Tapi, semua berubah saat memasuki partai final Piala Eropa 2016.
**
Friedrich Nietzsche pernah berkata bahwa "Apa yang tidak membunuh kita, menjadikan kita lebih kuat". Tampaknya, Eder mengamalkan apa yang Nietzsche ucapkan ini. Meski memang ia jarang mendapatkan kesempatan, namun, itu tidak membuat dirinya terbunuh dan menjadikan dirinya lebih kuat. Hal ini terlihat dalam partai final Piala Eropa 2016.
Ketika kawan-kawannya mengalami kebuntuan dalam mencetak gol, Si Bebek Buruk Rupa ini mulai menunjukkan kepakan sayapnya.
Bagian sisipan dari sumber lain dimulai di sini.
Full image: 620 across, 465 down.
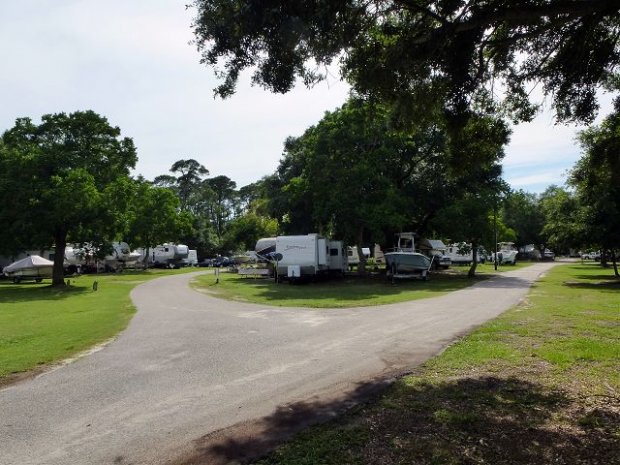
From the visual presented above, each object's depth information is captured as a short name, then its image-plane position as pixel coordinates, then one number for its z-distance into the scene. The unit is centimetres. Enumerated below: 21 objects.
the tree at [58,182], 2919
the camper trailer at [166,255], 6159
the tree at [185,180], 9912
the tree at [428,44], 679
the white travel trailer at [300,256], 3003
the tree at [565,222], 2811
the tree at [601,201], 1145
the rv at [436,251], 4106
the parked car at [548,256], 8054
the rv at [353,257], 4509
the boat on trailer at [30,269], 3609
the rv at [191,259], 6530
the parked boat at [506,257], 5728
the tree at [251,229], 6081
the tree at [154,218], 5362
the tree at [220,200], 9800
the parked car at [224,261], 6501
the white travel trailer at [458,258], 5770
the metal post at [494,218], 3286
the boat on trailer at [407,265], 3002
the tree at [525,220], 7556
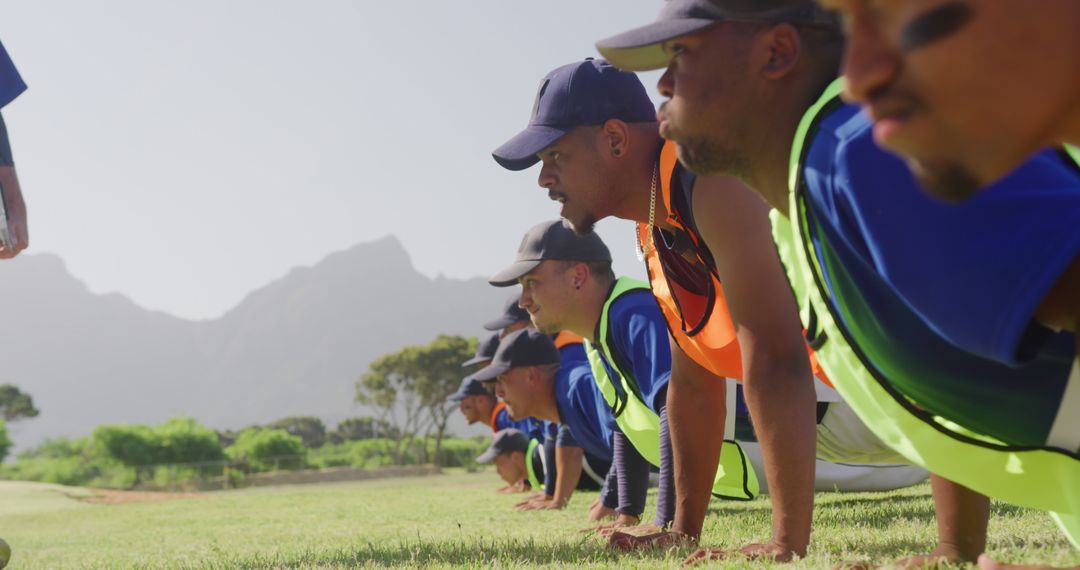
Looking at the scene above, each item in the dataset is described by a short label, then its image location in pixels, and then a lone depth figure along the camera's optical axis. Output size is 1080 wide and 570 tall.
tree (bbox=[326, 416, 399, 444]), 78.69
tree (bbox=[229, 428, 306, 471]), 41.78
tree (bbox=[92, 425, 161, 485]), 40.84
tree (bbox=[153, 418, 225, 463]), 41.53
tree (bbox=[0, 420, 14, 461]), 42.66
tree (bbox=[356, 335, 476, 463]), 61.06
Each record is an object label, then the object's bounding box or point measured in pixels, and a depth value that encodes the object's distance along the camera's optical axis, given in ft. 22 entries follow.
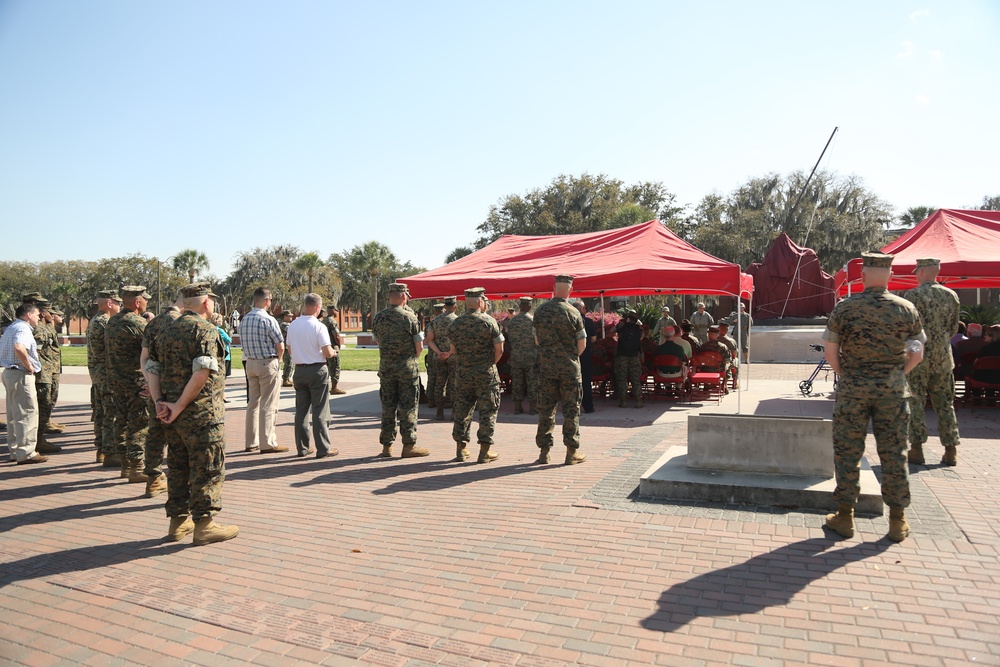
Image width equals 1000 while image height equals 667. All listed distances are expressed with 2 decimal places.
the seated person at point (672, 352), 39.01
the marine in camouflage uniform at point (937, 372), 22.91
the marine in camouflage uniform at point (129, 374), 22.89
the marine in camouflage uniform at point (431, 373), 37.37
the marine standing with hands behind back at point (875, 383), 15.60
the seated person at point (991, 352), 34.30
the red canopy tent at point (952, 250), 33.86
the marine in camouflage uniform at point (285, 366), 52.31
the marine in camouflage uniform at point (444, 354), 30.63
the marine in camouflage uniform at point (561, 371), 24.26
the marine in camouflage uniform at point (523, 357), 36.35
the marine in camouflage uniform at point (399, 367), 25.40
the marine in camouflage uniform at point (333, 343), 46.60
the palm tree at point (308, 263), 195.72
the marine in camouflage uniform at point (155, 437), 16.96
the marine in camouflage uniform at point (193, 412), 16.05
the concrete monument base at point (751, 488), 17.99
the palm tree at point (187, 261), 210.79
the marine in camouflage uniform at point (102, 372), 24.93
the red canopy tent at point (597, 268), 36.88
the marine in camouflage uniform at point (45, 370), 29.13
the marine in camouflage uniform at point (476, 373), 24.94
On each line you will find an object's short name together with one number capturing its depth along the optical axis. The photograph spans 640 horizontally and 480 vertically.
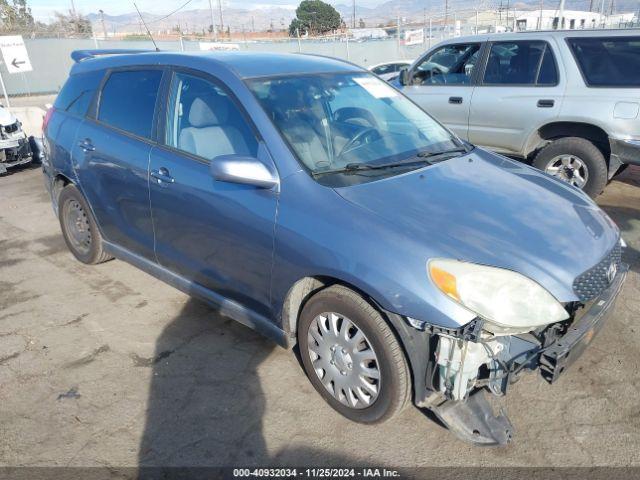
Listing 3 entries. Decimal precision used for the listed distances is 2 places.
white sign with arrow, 10.99
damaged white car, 8.13
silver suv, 5.41
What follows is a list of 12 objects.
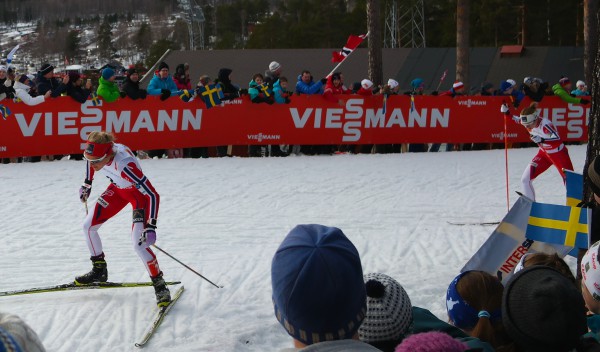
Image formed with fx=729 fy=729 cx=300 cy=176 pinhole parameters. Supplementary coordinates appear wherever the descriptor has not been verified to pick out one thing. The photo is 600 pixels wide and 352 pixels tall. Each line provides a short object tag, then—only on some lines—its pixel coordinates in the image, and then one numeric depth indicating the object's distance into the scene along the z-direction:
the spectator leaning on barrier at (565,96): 18.06
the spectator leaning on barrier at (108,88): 14.87
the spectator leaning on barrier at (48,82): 14.65
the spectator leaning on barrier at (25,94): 14.30
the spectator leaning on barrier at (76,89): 14.70
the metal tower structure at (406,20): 47.74
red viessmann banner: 14.84
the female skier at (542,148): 10.46
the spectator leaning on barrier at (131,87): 15.20
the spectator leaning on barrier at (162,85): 15.57
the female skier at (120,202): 6.67
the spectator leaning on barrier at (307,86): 16.66
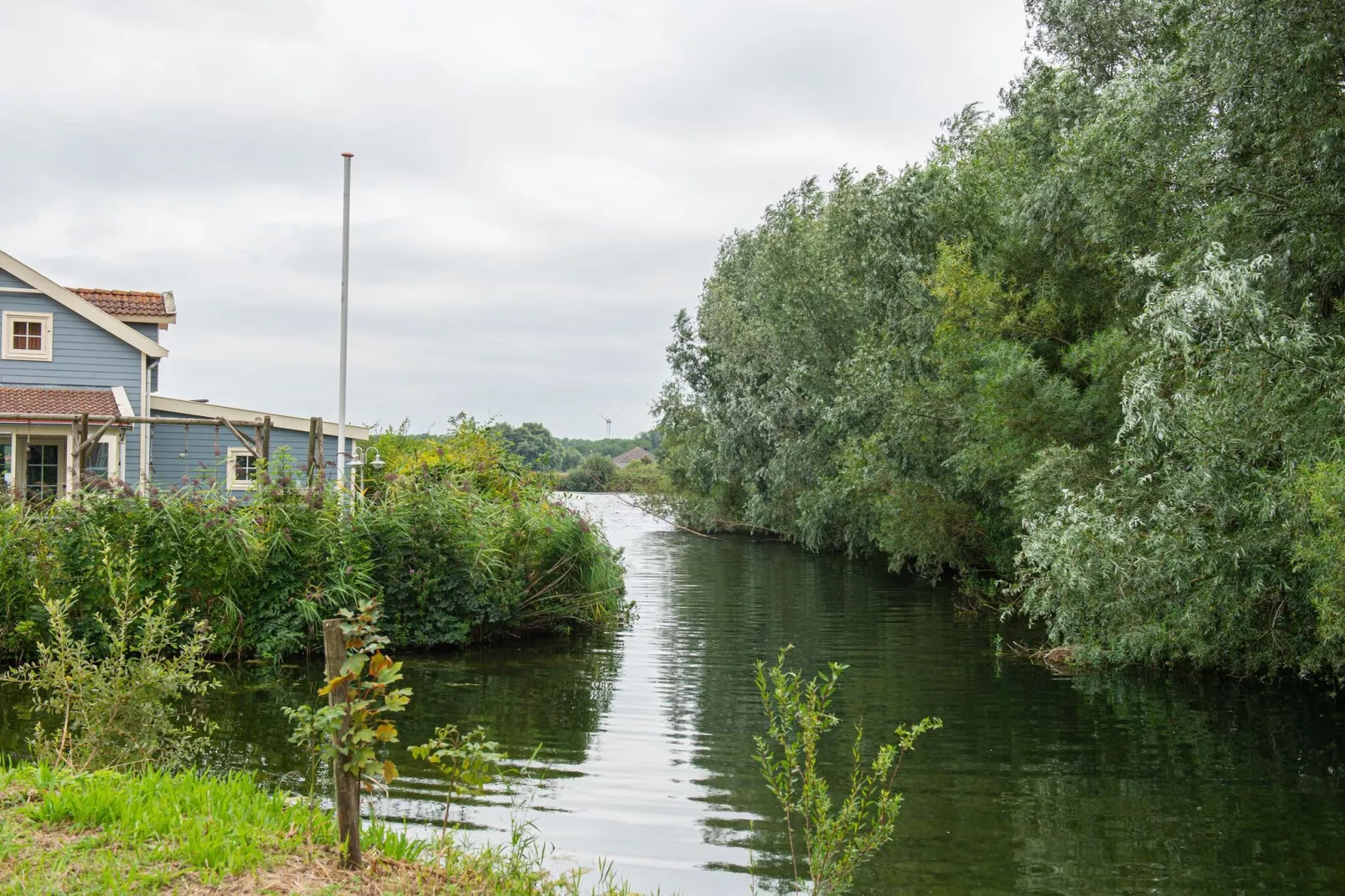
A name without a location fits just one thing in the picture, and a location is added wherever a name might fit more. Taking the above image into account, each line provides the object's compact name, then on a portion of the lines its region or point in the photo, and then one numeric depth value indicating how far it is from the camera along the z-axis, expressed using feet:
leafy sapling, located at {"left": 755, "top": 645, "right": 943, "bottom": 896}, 17.76
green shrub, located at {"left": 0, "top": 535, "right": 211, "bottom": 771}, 23.71
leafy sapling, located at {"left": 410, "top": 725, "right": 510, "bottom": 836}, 17.97
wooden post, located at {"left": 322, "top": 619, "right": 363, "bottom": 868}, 17.12
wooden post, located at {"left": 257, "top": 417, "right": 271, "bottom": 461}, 60.23
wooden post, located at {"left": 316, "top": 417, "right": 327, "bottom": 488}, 53.62
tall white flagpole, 70.74
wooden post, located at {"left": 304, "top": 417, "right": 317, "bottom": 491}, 54.19
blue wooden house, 78.23
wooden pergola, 55.11
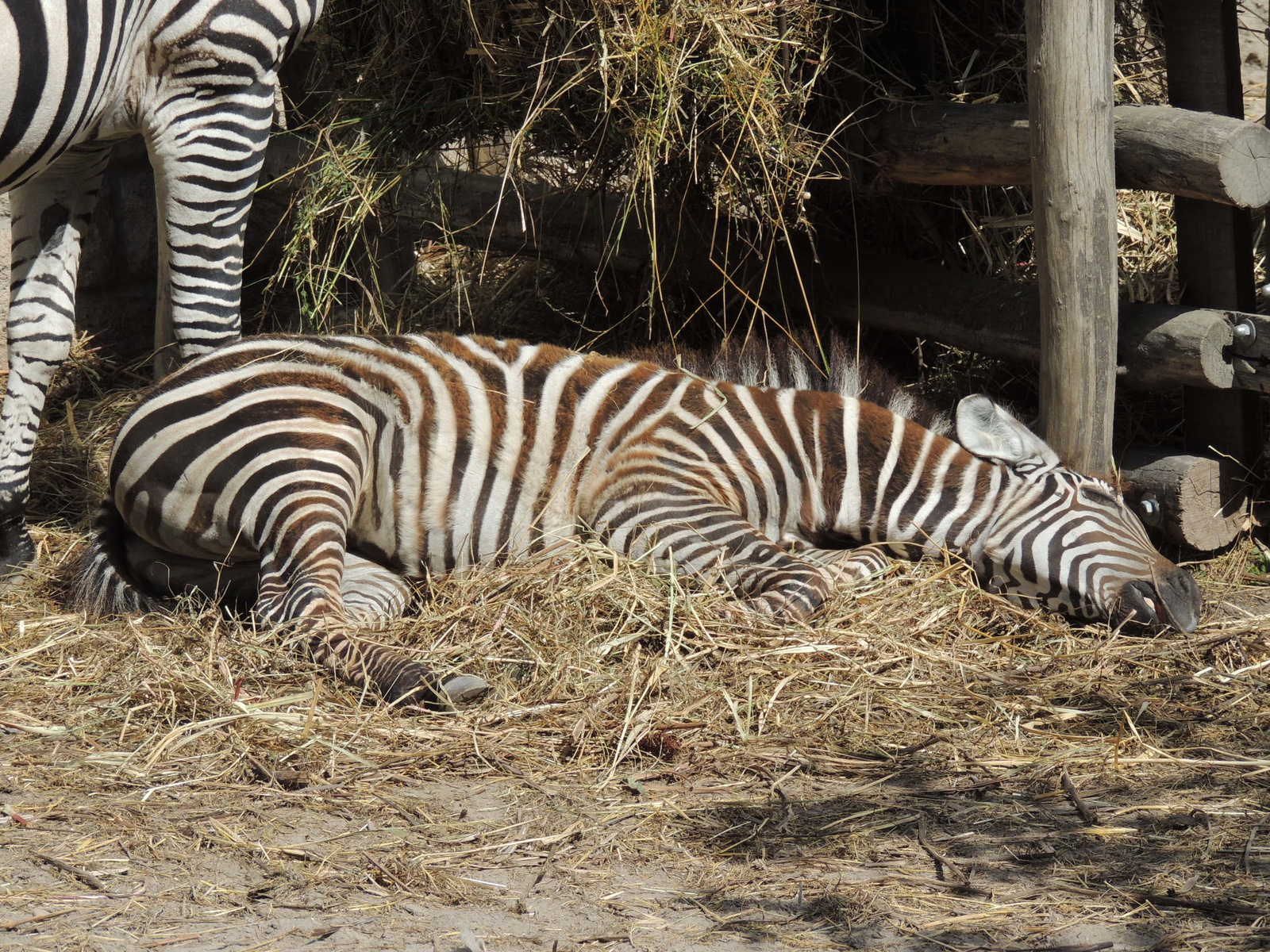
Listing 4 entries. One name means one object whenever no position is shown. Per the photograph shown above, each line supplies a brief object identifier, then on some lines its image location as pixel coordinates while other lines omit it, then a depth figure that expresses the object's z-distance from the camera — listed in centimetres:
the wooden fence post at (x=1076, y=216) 898
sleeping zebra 870
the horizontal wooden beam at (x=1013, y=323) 973
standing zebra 886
Satu kepakan yang ia lakukan, akhirnya berbuah gol ke gawang sang tuan rumah, Prancis, yang membuat Portugal menjadi juara dan mengubah dirinya menjadi seorang "beautiful swan".
"Dulu ia adalah Si Bebek Buruk Rupa. Sekarang, ia sudah berubah menjadi Angsa Cantik. Itulah Eder," aku Fernando Santos.
Tampaknya, suporter Swansea pun akan mengalami sebuah kejutan yang besar. Eder, orang yang dulu tidak mereka kenal sama sekali, sekarang tiba-tiba menjadi pusat perhatian timnas Portugal. Di sisi lain, striker andalan mereka, Bafetimbi Gomis, malah tidak dipanggil oleh timnas Prancis sama sekali.
Sedangkan suporter Lille, mereka akan tetap mengenang Eder sebagai pahlawan. Dirinya pernah membawa Lille dari peringkat ke-15 menjadi peringkat kelima pada musim 2015/2016.
Dan, bagi Eder sendiri, meski kelak nanti orang-orang akan menganggap bahwa apa yang ia dapat ini adalah sebuah keberuntungan, sekarang dirinya sudah mencatatkan diri sebagai pencetak gol dalam laga final Piala Eropa 2016, berbarengan satu prasasti dengan Portugal yang juga sudah mencatatkan diri mereka sebagai seorang juara Eropa.